Temmuz ayında Artvin’de gezerken, bir gece sivrisineklerden
kaçıp Artvin’in tepesinde bulunan Artvin Öğretmen evinde konakladık. Sabah erken
saatte kalkıp, Macahel’e, oradaki İhtiyarlar korosunu izlemeye gidecektik. Öğretmen evinin bahçesinde, arkada duran siyah motorsiklet sadece
benim değil, sanıyorum oradaki herkesin dikkatini çekiyordu. Sabah 8:00
civarındaydı. Sonradan Pervin Ozulu olduğunu öğrendiğim, siyah deri kıyafetleri
içinde motorsikletçi kızıl saçlı bir bayan, kısa bir süre sonra gelip motorla
hazırlanmaya başladı. Karadenizde bu tip insan manzaraları görmeye alışkın
olmadığımdan, kendisiyle -çok çekingen bir kişi olsam da- konuşmak istedim.
Öğrendik ki Karadeniz’i motorsikletiyle geziyormuş. “Wanderlust” dedikleri bu
olsa gerek dedim kendime. Bizim yaptığımız da neydi ki? Biraz da özenmedik
değil, çünkü bizim belki de gidemediğimiz bazı yerlere o motorsikletiyle
gidebiliyordu. Motoron dergisinde yazılarını okuduğunuz Pervin hanım, keyifli
bir yazısıyla blogumuzda bugün misafirimiz. Kendisine katkılarından dolayı içten
teşekkür ediyorum…
YAŞAMAK BUDUR
Pervin’in gezileri neden pek planlı olmuyor?

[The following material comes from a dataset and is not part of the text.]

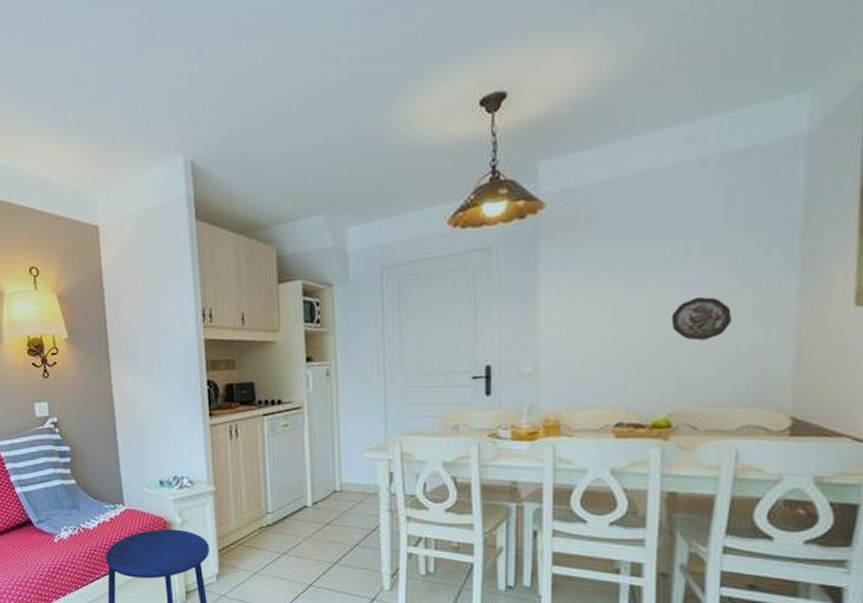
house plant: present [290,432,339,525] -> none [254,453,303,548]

Motorum Yamaha Diversion XJ6 ile kısa bir 3 günlük
gezi planlamıştım. Çeşitli fikirlerim vardı, İğneada’ya gidip, kalıp gezmeyi
düşündüm. Ya da Gelibolu-Çanakkale üzerinden bir Marmara turu yapabilirim
dedim. Ayrıca Edirne’de yaprak çiğeri yemek de gezi listemde vardı. Çok
düşünmeden Çanakkale turuna karar verdim, komple Marmara Deniz etrafını gideyim
istedim. 2 gece konaklamalı mini bir gezi. İstanbul-Tekirdağ sahil yolundan
Kumbağ-Şarköy ‘e giderim. Haritadan yolları inceledim ve yolu uzatmak için
rotamı belirledim, Eceabat’ı da gezmek istedim. Marmara’nın etrafını dolanıp
dönerim. Rota tamamdı. Vapur seferlerini de inceledim, saatlerini ve
ücretlerini. Sürekli vasıta varmış, bu harika bir kolaylık. Güzergah üzerinde
uygun konaklama imkanlarını araştırdım. Kısacası epey bir hazırlık yaptım ve
yola hazırdım. Gün içersinde ne kadar yol alabileceğimi pek kestiremiyorum,
çünkü güzel manzaraları gördükçe tempo düşer bende. Sürekli durur, keyifini
yaşamak isterim. Geziyi çok fazla planlamamak gerek aslında, çünkü yaşamış
kadar oluyor insan ve çekiciliği azalıyor biraz. Yolculuk günü yaklaştığında
son anda pusula başka bir istikamet gösterdi ve bambaşka yerlerde buldum
kendimi. Serseri ruhlu bir gezgin olmuşum artık. Bütün planlanan rotayı kenara
koydum, çünkü pusula Eski Foça istikameti gösterdi. Çok komikti, Foça hiç ama
hiç aklımda yoktu. Oraya gitme fikri bir gün öncesinde netleşti beynimde, nasıl
bir mantık ise bu bilemiyorum. Hayat sürprizlerle dolu diyorum sadece.